Our batteries drop about 8% over night, so our controller never goes into bulk mode. Even if we have a day of thunderstorms, after two days the batteries only drop to about 84%. The max I've seen out of ours was 11 amps - using a trimetric battery monitor and readings from the controller . It should be capable pf producing twice that much, under ideal conditions, should the controller ever kick into bulk mode.

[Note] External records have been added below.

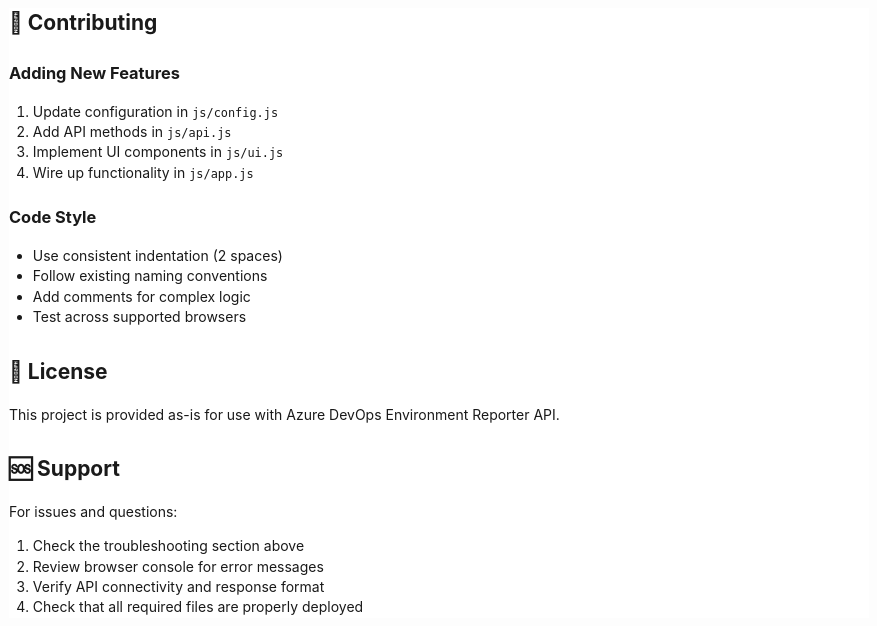 ## 🤝 Contributing

### Adding New Features
1. Update configuration in `js/config.js`
2. Add API methods in `js/api.js`
3. Implement UI components in `js/ui.js`
4. Wire up functionality in `js/app.js`

### Code Style
- Use consistent indentation (2 spaces)
- Follow existing naming conventions
- Add comments for complex logic
- Test across supported browsers

## 📄 License

This project is provided as-is for use with Azure DevOps Environment Reporter API.

## 🆘 Support

For issues and questions:
1. Check the troubleshooting section above
2. Review browser console for error messages
3. Verify API connectivity and response format
4. Check that all required files are properly deployed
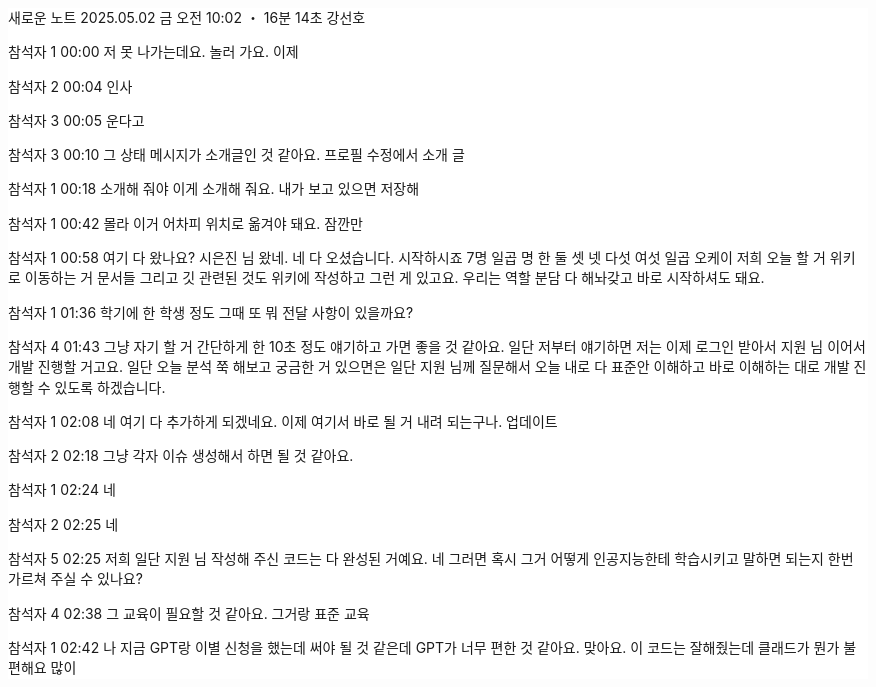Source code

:﻿새로운 노트
2025.05.02 금 오전 10:02 ・ 16분 14초
강선호


참석자 1 00:00
저 못 나가는데요. 놀러 가요. 이제

참석자 2 00:04
인사

참석자 3 00:05
운다고

참석자 3 00:10
그 상태 메시지가 소개글인 것 같아요. 프로필 수정에서 소개 글

참석자 1 00:18
소개해 줘야 이게 소개해 줘요. 내가 보고 있으면 저장해

참석자 1 00:42
몰라 이거 어차피 위치로 옮겨야 돼요. 잠깐만

참석자 1 00:58
여기 다 왔나요? 시은진 님 왔네. 네 다 오셨습니다.
시작하시죠 7명 일곱 명 한 둘 셋 넷 다섯 여섯 일곱 오케이 저희 오늘 할 거 위키로 이동하는 거 문서들 그리고 깃 관련된 것도 위키에 작성하고 그런 게 있고요.
우리는 역할 분담 다 해놔갖고 바로 시작하셔도 돼요.

참석자 1 01:36
학기에 한 학생 정도 그때 또 뭐 전달 사항이 있을까요?

참석자 4 01:43
그냥 자기 할 거 간단하게 한 10초 정도 얘기하고 가면 좋을 것 같아요.
일단 저부터 얘기하면 저는 이제 로그인 받아서 지원 님 이어서 개발 진행할 거고요.
일단 오늘 분석 쭉 해보고 궁금한 거 있으면은 일단 지원 님께 질문해서 오늘 내로 다 표준안 이해하고 바로 이해하는 대로 개발 진행할 수 있도록 하겠습니다.

참석자 1 02:08
네 여기 다 추가하게 되겠네요. 이제 여기서 바로 될 거 내려 되는구나.
업데이트

참석자 2 02:18
그냥 각자 이슈 생성해서 하면 될 것 같아요.

참석자 1 02:24
네

참석자 2 02:25
네

참석자 5 02:25
저희 일단 지원 님 작성해 주신 코드는 다 완성된 거예요.
네 그러면 혹시 그거 어떻게 인공지능한테 학습시키고 말하면 되는지 한번 가르쳐 주실 수 있나요?

참석자 4 02:38
그 교육이 필요할 것 같아요. 그거랑 표준 교육

참석자 1 02:42
나 지금 GPT랑 이별 신청을 했는데 써야 될 것 같은데 GPT가 너무 편한 것 같아요.
맞아요. 이 코드는 잘해줬는데 클래드가 뭔가 불편해요 많이
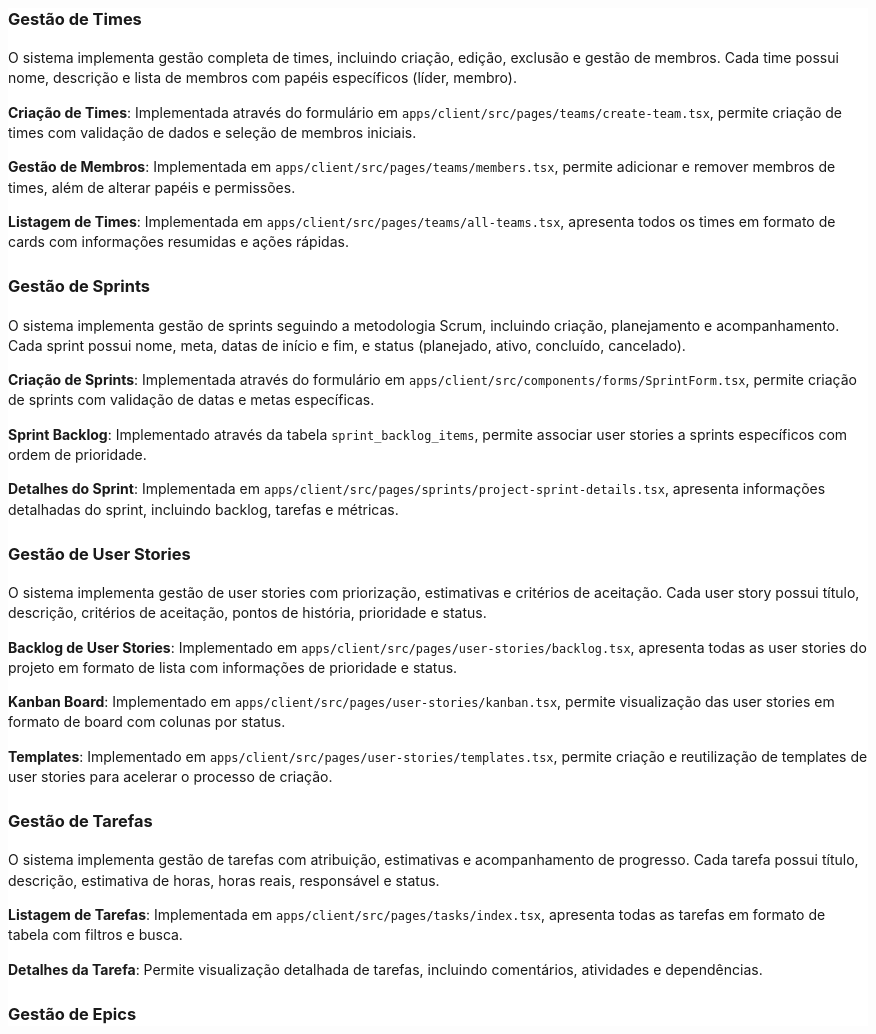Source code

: ### Gestão de Times

O sistema implementa gestão completa de times, incluindo criação, edição, exclusão e gestão de membros. Cada time possui nome, descrição e lista de membros com papéis específicos (líder, membro).

**Criação de Times**: Implementada através do formulário em `apps/client/src/pages/teams/create-team.tsx`, permite criação de times com validação de dados e seleção de membros iniciais.

**Gestão de Membros**: Implementada em `apps/client/src/pages/teams/members.tsx`, permite adicionar e remover membros de times, além de alterar papéis e permissões.

**Listagem de Times**: Implementada em `apps/client/src/pages/teams/all-teams.tsx`, apresenta todos os times em formato de cards com informações resumidas e ações rápidas.

### Gestão de Sprints

O sistema implementa gestão de sprints seguindo a metodologia Scrum, incluindo criação, planejamento e acompanhamento. Cada sprint possui nome, meta, datas de início e fim, e status (planejado, ativo, concluído, cancelado).

**Criação de Sprints**: Implementada através do formulário em `apps/client/src/components/forms/SprintForm.tsx`, permite criação de sprints com validação de datas e metas específicas.

**Sprint Backlog**: Implementado através da tabela `sprint_backlog_items`, permite associar user stories a sprints específicos com ordem de prioridade.

**Detalhes do Sprint**: Implementada em `apps/client/src/pages/sprints/project-sprint-details.tsx`, apresenta informações detalhadas do sprint, incluindo backlog, tarefas e métricas.

### Gestão de User Stories

O sistema implementa gestão de user stories com priorização, estimativas e critérios de aceitação. Cada user story possui título, descrição, critérios de aceitação, pontos de história, prioridade e status.

**Backlog de User Stories**: Implementado em `apps/client/src/pages/user-stories/backlog.tsx`, apresenta todas as user stories do projeto em formato de lista com informações de prioridade e status.

**Kanban Board**: Implementado em `apps/client/src/pages/user-stories/kanban.tsx`, permite visualização das user stories em formato de board com colunas por status.

**Templates**: Implementado em `apps/client/src/pages/user-stories/templates.tsx`, permite criação e reutilização de templates de user stories para acelerar o processo de criação.

### Gestão de Tarefas

O sistema implementa gestão de tarefas com atribuição, estimativas e acompanhamento de progresso. Cada tarefa possui título, descrição, estimativa de horas, horas reais, responsável e status.

**Listagem de Tarefas**: Implementada em `apps/client/src/pages/tasks/index.tsx`, apresenta todas as tarefas em formato de tabela com filtros e busca.

**Detalhes da Tarefa**: Permite visualização detalhada de tarefas, incluindo comentários, atividades e dependências.

### Gestão de Epics
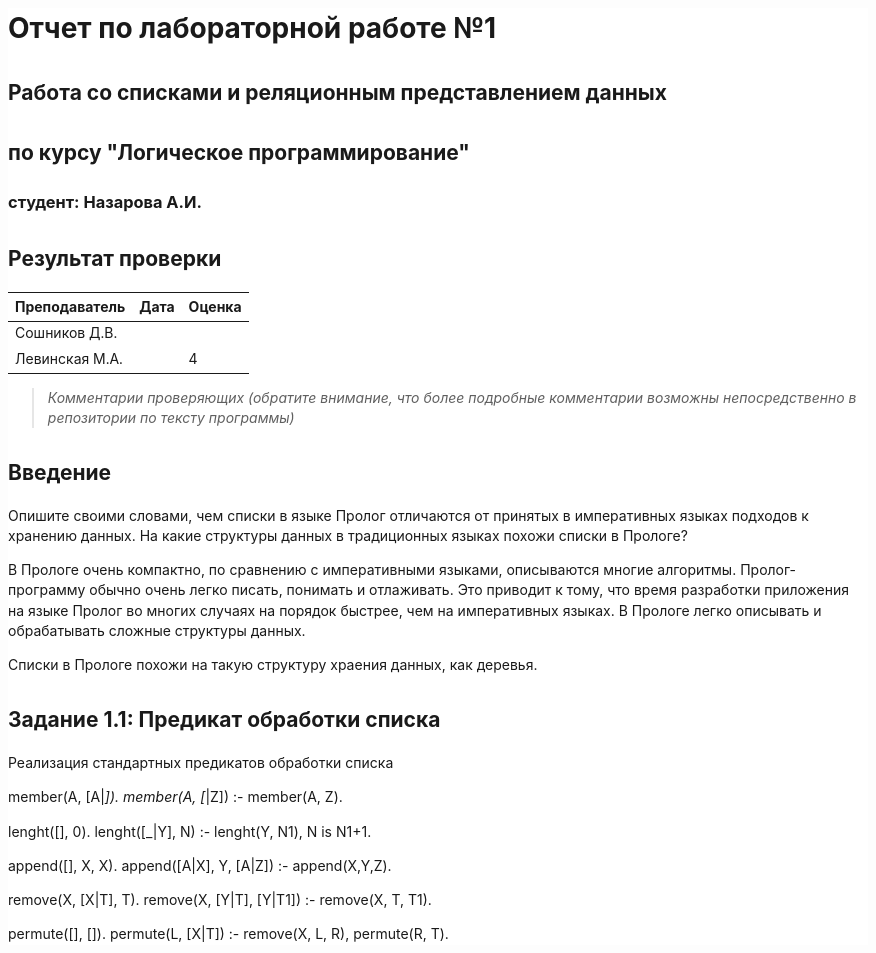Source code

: # Отчет по лабораторной работе №1
## Работа со списками и реляционным представлением данных
## по курсу "Логическое программирование"

### студент: Назарова А.И.

## Результат проверки

| Преподаватель     | Дата         |  Оценка       |
|-------------------|--------------|---------------|
| Сошников Д.В. |              |               |
| Левинская М.А.|              |       4       |

> *Комментарии проверяющих (обратите внимание, что более подробные комментарии возможны непосредственно в репозитории по тексту программы)*


## Введение

Опишите своими словами, чем списки в языке Пролог отличаются от принятых в императивных языках подходов к хранению данных. На какие структуры
данных в традиционных языках похожи списки в Прологе?



В Прологе очень компактно, по сравнению с императивными языками, описываются многие алгоритмы. Пролог-программу обычно очень легко писать, понимать и отлаживать. Это приводит к тому, что время разработки приложения на языке Пролог во многих случаях на порядок быстрее, чем на императивных языках. В Прологе легко описывать и обрабатывать сложные структуры данных. 

Списки в Прологе похожи на такую структуру храения данных, как деревья.

## Задание 1.1: Предикат обработки списка

Реализация стандартных предикатов обработки списка

member(A, [A|_]).
member(A, [_|Z]) :- member(A, Z).

lenght([], 0).
lenght([_|Y], N) :- lenght(Y, N1), N is N1+1.

append([], X, X).
append([A|X], Y, [A|Z]) :- append(X,Y,Z).

remove(X, [X|T], T).
remove(X, [Y|T], [Y|T1]) :- remove(X, T, T1).

permute([], []).
permute(L, [X|T]) :- remove(X, L, R), permute(R, T).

We're also flying out to Seattle for a few weeks for our 40th anniversary, and noticed you were nearby from Oregon. Going to cruise the area. No camper *sigh*


----------



## RFalcon (Apr 29, 2017)

cj8dude said:


> I can stay out indefinitely. The fridge pulls three amps set at 38F. 100 watt solar panel keeps the house battery charged.
> 
> Sent from my iPad using Tapatalk


Nice looking rig. Looks like you put a lot of thought into organizing it. We like small - just gotten to the point we go out for months at a time and have more toys - bikes, canoes, etc - to carry. You're making me nostalgic, as I feel we're moving furher away from true camping with each new rig. We tried a small trailer behind our TC, but that had unacceptable results. We're also in our 60s now lol. Below is the truck camper we're giving up Friday...


----------



## Tourdfox (Oct 4, 2012)

RFalcon said:


> Tourdfox said:
> 
> 
> > RFalcon said:
> ...


We can go much longer than a week easily. Run out of atv fuel is the main reason for heading to town.


----------



## mesuesoup (Jul 28, 2019)

Hi, I'm new to this. Just put down a deposit on a 2020 Outback 210 URS. I haven't gotten it yet, but I'd like to prepared to "get and go" when it is ready. So, I want to figure out how to power resmed cpap. Trailer salesman said its pre-wired for solar panels, but they "say" lots of things. Anyone out there already have my model? I can spend $ for an easy, reliable elegant solution. Will be camping using Harvest Hosts, so no hook ups for a few days. Thanks.


----------



## clark261 (12 mo ago)

I successfully installed a 700 watt solar system for mt rv. For many RVers who utilize modest inverters, this appears to be the sweet spot.


----------